In this inoffensive variation
on John Hughes’s frenetic
Cinderella stories, April (post spring break and postcollege acceptance season) is the perfect time to upend the established social order. When the most popular girl in school (a vamping, foot-stamping Jodi Lyn O’Keefe) dumps her brainy, sensitive jock boyfriend (Freddie Prinze Jr.) for an obnoxious MTV star (Matthew Lillard, in a dead-on Puck impersonation), the stage is set for a cruel, Pygmalion-style bet. The spurned jock vows to transform the “scary, inaccessible” class dork into the next prom queen in six weeks.

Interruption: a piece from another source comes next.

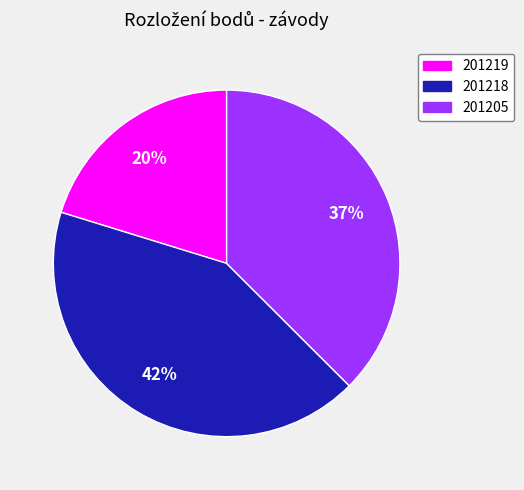

Does any single category account for the majority?

No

Of course, the game would be a lot tougher if the victim (Rachael Leigh Cook) wasn’t a Winona Ryder look-alike, complete with quavering voice and killer bod. It’s never quite believable, either, that the heroine’s sudden social ascent is a great thrill for every other unpopular student. She’s a poor, motherless waif with only one friend (male), so it’s a mystery, rather than a triumph, when this loner knocks them dead at the prom wearing a Dior-style prom dress and Audrey Hepburn do. Amid all the cameos (Anna Paquin, Usher, Lil’ Kim), only Prinze, who has the ethereal, gentlemanly quality of a young Anthony Perkins, gets enough screen time to really make an impression.